Fragezeichen hinter Vingegaard

Einen größeren zeitlichen Vorsprung für den Giro-Sieger hatte es letztmals 1965 gegeben, als der Italiener Vittorio Adorni die Konkurrenz um 11:26 Minuten distanzieren konnte. Vor allem die spielerische Leichtigkeit, mit der Pogačar bei seinen Attacken die Chefs der anderen Mannschaften in den Bergen hinter sich gelassen hatte, sorgte für Aufsehen.
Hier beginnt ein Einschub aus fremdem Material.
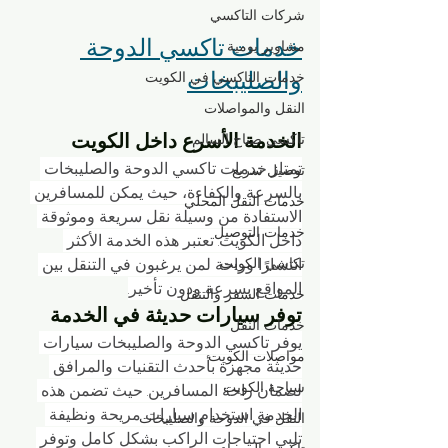
شركات التاكسي
خدمات تاكسي الدوحة 
مشاوير يومية
والصليبخات
خدمات التاكسي في الكويت
النقل والمواصلات
الخدمة الأسرع داخل الكويت
تاكسي صباح السالم
تمتاز خدمات تاكسي الدوحة والصليبخات 
توصيل سريع
بالسرعة والكفاءة، حيث يمكن للمسافرين 
خدمات النقل المحلي
الاستفادة من وسيلة نقل سريعة وموثوقة 
خدمات التوصيل
داخل الكويت. تعتبر هذه الخدمة الأكثر 
تكاسي الكويت
انتشارًا وراحة لمن يرغبون في التنقل بين 
المواقع بسرعة ودون تأخير.
خدمات السفر والتنقل
توفر سيارات حديثة في الخدمة
خدمات النقل
يوفر تاكسي الدوحة والصليبخات سيارات 
مواصلات الكويت
حديثة مجهزة بأحدث التقنيات والمرافق 
سياحة الكويت
لضمان راحة المسافرين. حيث تضمن هذه 
الخدمة استخدام سيارات مريحة ونظيفة 
النقل في الدوحة والصليبخات
تلبي احتياجات الراكب بشكل كامل وتوفر 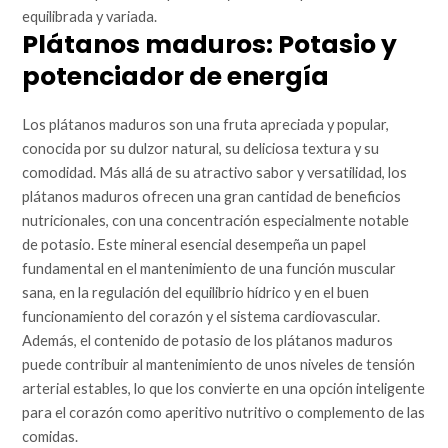
equilibrada y variada.
Plátanos maduros: Potasio y
potenciador de energía
Los plátanos maduros son una fruta apreciada y popular,
conocida por su dulzor natural, su deliciosa textura y su
comodidad. Más allá de su atractivo sabor y versatilidad, los
plátanos maduros ofrecen una gran cantidad de beneficios
nutricionales, con una concentración especialmente notable
de potasio. Este mineral esencial desempeña un papel
fundamental en el mantenimiento de una función muscular
sana, en la regulación del equilibrio hídrico y en el buen
funcionamiento del corazón y el sistema cardiovascular.
Además, el contenido de potasio de los plátanos maduros
puede contribuir al mantenimiento de unos niveles de tensión
arterial estables, lo que los convierte en una opción inteligente
para el corazón como aperitivo nutritivo o complemento de las
comidas.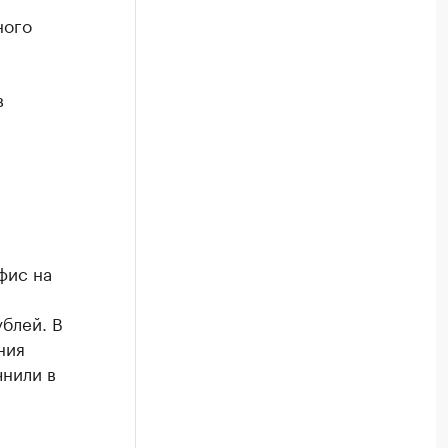
ного
в
фис на
блей. В
ния
чнили в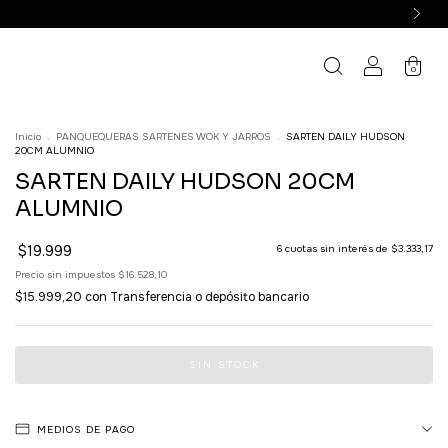
0
Inicio
.
PANQUEQUERAS SARTENES WOK Y JARROS
.
SARTEN DAILY HUDSON
20CM ALUMNIO
SARTEN DAILY HUDSON 20CM
ALUMNIO
$19.999
6
cuotas sin interés de
$3.333,17
Precio sin impuestos
$16.528,10
$15.999,20
con
Transferencia o depósito bancario
MEDIOS DE PAGO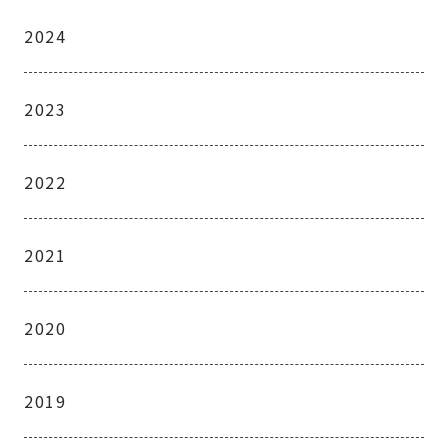
2024
2023
2022
2021
2020
2019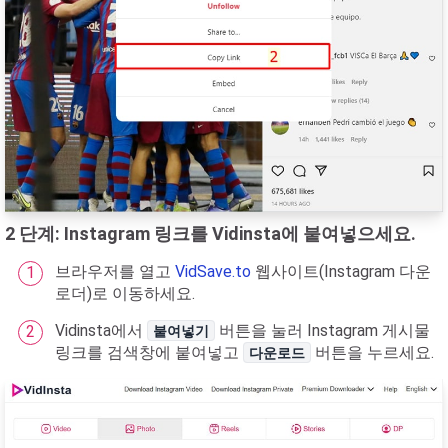
2 단계: Instagram 링크를 Vidinsta에 붙여넣으세요.
브라우저를 열고
VidSave.to
웹사이트(Instagram 다운
로더)로 이동하세요.
Vidinsta에서
버튼을 눌러 Instagram 게시물
붙여넣기
링크를 검색창에 붙여넣고
버튼을 누르세요.
다운로드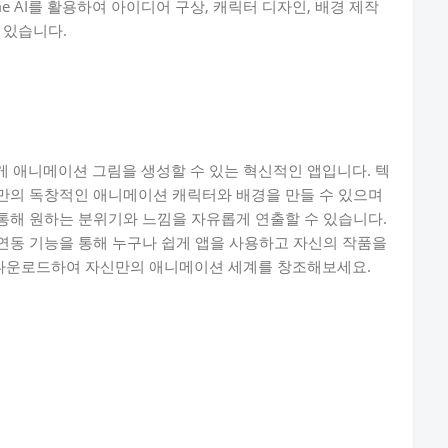
e AI를 활용하여 아이디어 구상, 캐릭터 디자인, 배경 제작
 있습니다.
쉽게 애니메이션 그림을 생성할 수 있는 혁신적인 앱입니다. 텍
만의 독창적인 애니메이션 캐릭터와 배경을 만들 수 있으며
통해 원하는 분위기와 느낌을 자유롭게 연출할 수 있습니다.
연동 기능을 통해 누구나 쉽게 앱을 사용하고 자신의 작품을
I를 다운로드하여 자신만의 애니메이션 세계를 창조해보세요.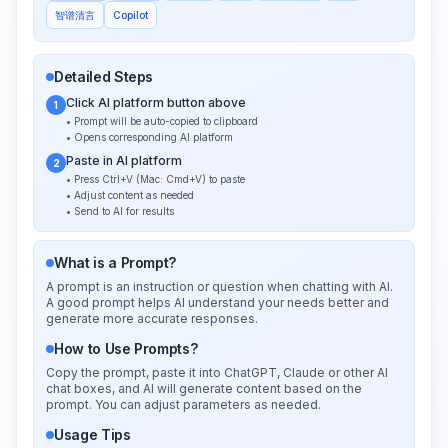
智谱清言
Copilot
Detailed Steps
Click AI platform button above
1
• Prompt will be auto-copied to clipboard
• Opens corresponding AI platform
Paste in AI platform
2
• Press Ctrl+V (Mac: Cmd+V) to paste
• Adjust content as needed
• Send to AI for results
What is a Prompt?
A prompt is an instruction or question when chatting with AI.
A good prompt helps AI understand your needs better and
generate more accurate responses.
How to Use Prompts?
Copy the prompt, paste it into ChatGPT, Claude or other AI
chat boxes, and AI will generate content based on the
prompt. You can adjust parameters as needed.
Usage Tips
Im Unterschied zu Eddy Mercks, dem keiner seiner Gegner die vielen Siege gegönnt hatte, gilt Pogačar im Kollegenkreis dank seines freundlichen Auftretens als überaus beliebt. Er hat sich daher das Image eines „sympathischen Kannibalen“ zulegen können, der sich beispielsweise auf der neunten Giro-Etappe für seinen Edelhelfer Sebastián Molano ins Zeug gelegt und der sich auf der 17. Etappe mit dem zweiten Platz begnügt hatte, obwohl er mit einem früheren Angriff am Schlussanstieg aller Wahrscheinlichkeit nach den deutschen Ausreißer Georg Steinhauser von EF Education-Easy Post noch hätte abfangen können. Auch bei der anstehenden Tour de France mit sieben schweren Bergetappen und zwei Einzelzeitfahren, wovon eines am letzten Tag über 35 Kilometer von Monaco nach Nizza führen wird (ein Finale gegen die Uhr hatte es zuletzt 1989 gegeben), gilt Pogačar als haushoher Favorit. Was zum einen an seinem bärenstarken Team liegt, das mit ihm als Edelhelfer dienenden Stars wie Adam Yates, Joao Almeida, Juan Ayuso, Marc Soler oder Pavel Sivakov geradezu gespickt ist und sich sogar den Verzicht auf den Polen Rafal Majka leisten kann, der den Slowenen beim Giro zum Sieg mitgefahren hatte. Zum anderen am Verletzungspech der wesentlichen Konkurrenten.
Denn mit Jonas Vingegaard, dem Slowenen und neuen Bora-hansgrohe-Kapitän Primož Roglič sowie dem belgischen Tour-Debütanten Remco Evenepoel von Soudal-Quickstep hatten sich gleich alle drei weiteren Tour-Sieganwärter bei der Baskenland-Rundfahrt Anfang April 2024 teils schwere Verletzungen zugezogen. Roglič und Evenepoel hatten zwar Anfang Juni 2024 die Dauphiné-Rundfahrt in Angriff genommen, ob sie jedoch rechtzeitig zur Tour de France in Topform sein werden, bleibt abzuwarten. Vingegaards Tour-Teilnahme steht selbst für den eigenen Rennstall Visma/Lease a Bike, der auch noch auf ein Mitwirken des von einer Verletzung wieder genesenen Belgiers Wout van Aert hofft, völlig in den Sternen. Er hat zwar das Training inzwischen wieder aufgenommen, doch wird er ohne Rennpraxis an den Tour-Start gehen müssen. TV-Experte Jens Voigt ließ verlauten, dass er eine Teilnahme für ziemlich unwahrscheinlich halte. Weil ein Mitwirken nur dann Sinn macht, wenn er ernsthaft um den Gesamtsieg mitfahren könne.